We do have system_state check spread at different places. I would use this one and wrap it behind a helper. Or have I missed any reason why that wouldn't work for this case?
That would not work in that case because memory can be hot-added at the SYSTEM_SCHEDULING system state and the regular memory is also registered at that system state too. So system state is not enough to discriminate between the both.
If that is really the case all other places need a fix as well. Btw. could you be more specific about memory hotplug during early boot? How that happens? I am only aware of https://lkml.kernel.org/r/20200818110046.6664-1-osalvador@suse.de and that doesn't happen as early as SYSTEM_SCHEDULING.
That points has been raised by David, quoting him here:
IIRC, ACPI can hotadd memory while SCHEDULING, this patch would break that.
Ccing Oscar, I think he mentioned recently that this is the case with ACPI.
Oscar told that he need to investigate further on that.
On my side I can't get these ACPI "early" hot-plug operations to happen so I can't check that.
If this is clear that ACPI memory hotplug doesn't happen at SYSTEM_SCHEDULING, the patch I proposed at first is enough to fix the issue.
Booting a qemu guest with 4 coldplugged DIMMs gives me:
:/root# dmesg | grep link_mem [ 0.302247] link_mem_sections() during 1 [ 0.445086] link_mem_sections() during 1 [ 0.445766] link_mem_sections() during 1 [ 0.446749] link_mem_sections() during 1 [ 0.447746] link_mem_sections() during 1
So AFAICs everything happens during SYSTEM_SCHEDULING - boot memory and ACPI (cold)plug.
To make forward progress with this, relying on the system_state is obviously not sufficient.
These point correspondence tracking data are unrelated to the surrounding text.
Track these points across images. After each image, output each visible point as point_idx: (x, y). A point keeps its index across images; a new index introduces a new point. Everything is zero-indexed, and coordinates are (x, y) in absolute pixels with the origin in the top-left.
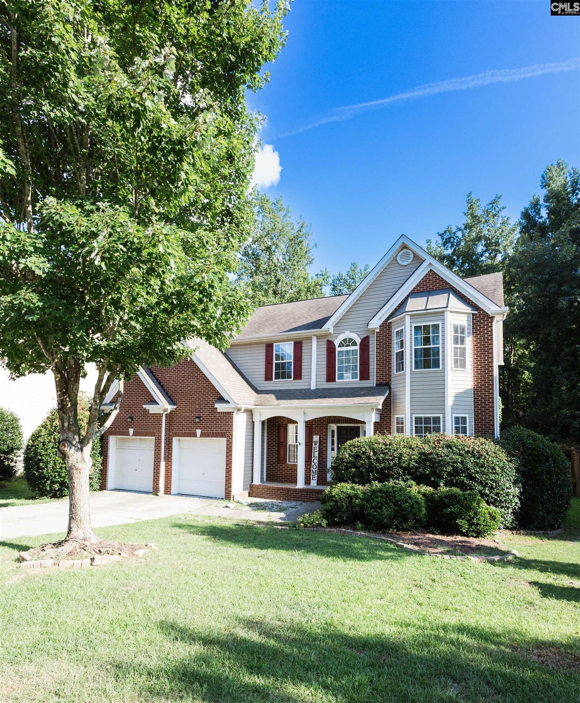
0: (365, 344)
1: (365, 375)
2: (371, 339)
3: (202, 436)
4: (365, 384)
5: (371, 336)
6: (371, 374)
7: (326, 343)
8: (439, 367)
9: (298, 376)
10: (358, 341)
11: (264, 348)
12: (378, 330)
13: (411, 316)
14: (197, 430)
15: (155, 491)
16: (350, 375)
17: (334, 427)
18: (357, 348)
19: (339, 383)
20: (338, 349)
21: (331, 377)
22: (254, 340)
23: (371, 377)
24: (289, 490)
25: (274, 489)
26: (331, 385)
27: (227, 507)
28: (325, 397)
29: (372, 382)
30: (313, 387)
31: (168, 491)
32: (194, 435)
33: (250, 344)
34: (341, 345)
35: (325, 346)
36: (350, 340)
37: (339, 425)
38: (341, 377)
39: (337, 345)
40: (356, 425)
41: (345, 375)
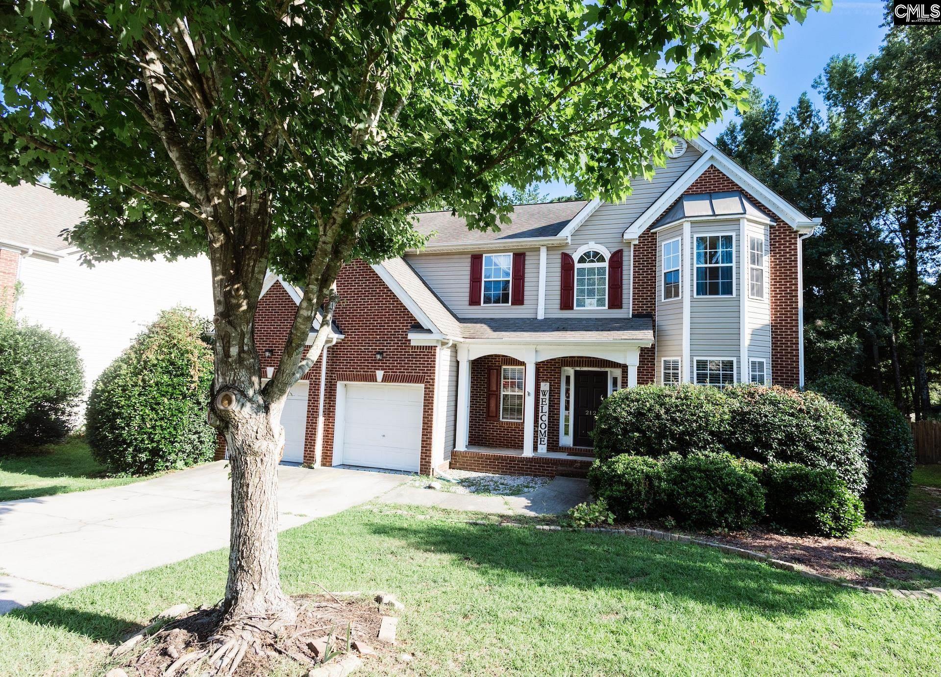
0: (616, 260)
1: (616, 302)
2: (625, 254)
3: (385, 379)
4: (616, 314)
5: (625, 249)
6: (624, 301)
7: (560, 256)
8: (731, 294)
9: (519, 300)
10: (607, 256)
11: (469, 260)
12: (637, 242)
13: (692, 223)
14: (377, 372)
15: (308, 462)
16: (594, 301)
17: (570, 371)
18: (606, 265)
19: (577, 312)
20: (577, 266)
21: (566, 303)
22: (454, 249)
23: (624, 306)
24: (512, 459)
25: (488, 458)
26: (566, 314)
27: (430, 487)
28: (564, 329)
29: (627, 310)
30: (541, 316)
31: (327, 460)
32: (373, 379)
33: (448, 254)
34: (582, 260)
35: (559, 261)
36: (596, 254)
37: (578, 369)
38: (581, 304)
39: (576, 261)
40: (603, 369)
41: (587, 301)
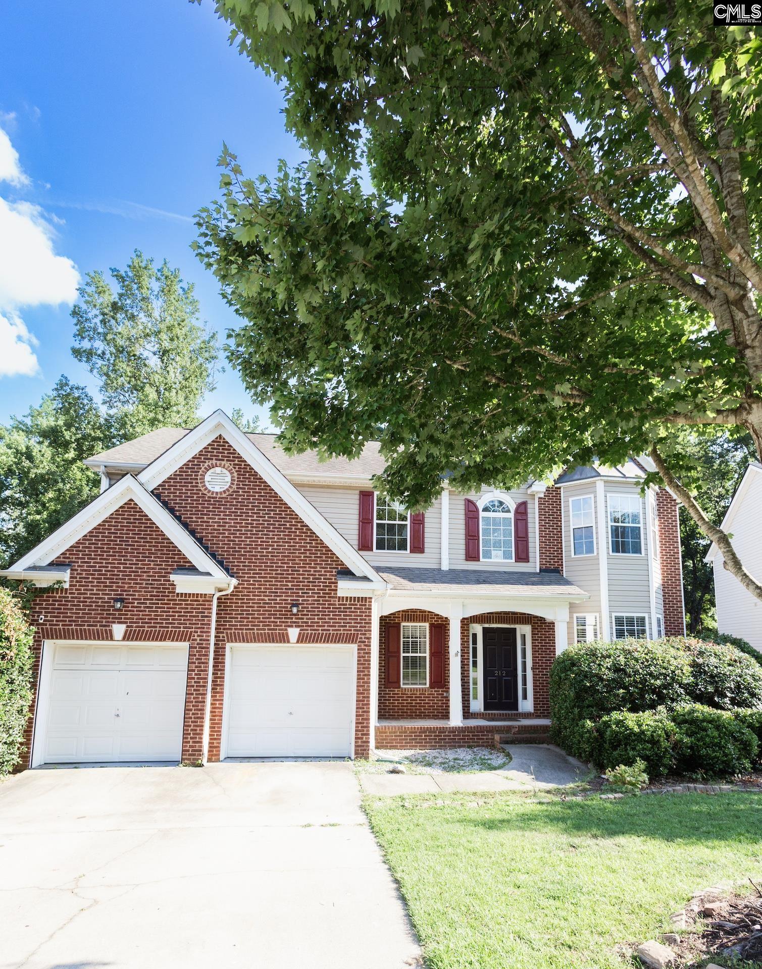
0: (522, 511)
1: (522, 555)
2: (529, 506)
3: (301, 639)
4: (522, 567)
5: (529, 501)
6: (531, 555)
7: (463, 502)
8: (641, 554)
9: (418, 547)
10: (513, 507)
11: (357, 497)
12: (542, 495)
13: (605, 482)
14: (290, 630)
16: (501, 553)
17: (477, 629)
18: (511, 515)
19: (483, 564)
20: (482, 514)
21: (472, 554)
22: (337, 482)
23: (531, 559)
26: (472, 566)
27: (394, 772)
29: (534, 565)
30: (445, 567)
31: (214, 756)
32: (284, 639)
33: (328, 487)
34: (486, 509)
35: (463, 507)
36: (501, 503)
37: (487, 626)
38: (488, 555)
39: (481, 509)
40: (512, 626)
41: (493, 553)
- We have to fix this instance and the instance directly in
get_nid_for_pfn() by passing in the context (I once had a patch to clean that up, to not have two state checks, but it got lost somewhere).
- The "system_state < SYSTEM_RUNNING" check in
register_memory_resource() is correct. Actual memory hotplug after boot is not impacted. (I remember we discussed this exact behavior back then)
- build_all_zonelists() should work as expected, called from
start_kernel() before sched_init().
I'm bit confused now. Since hotplug operation is happening at SYSTEM_SCHEDULING like the regular memory registration, would it be enough to add a parameter to register_mem_sect_under_node() (reworking the memmap_context enum)? That way the check is not based on the system state but on the calling path.
That would have been my suggestion to definitely fix it - maybe Michal/Oscar have a better suggestion know that we know what's going on.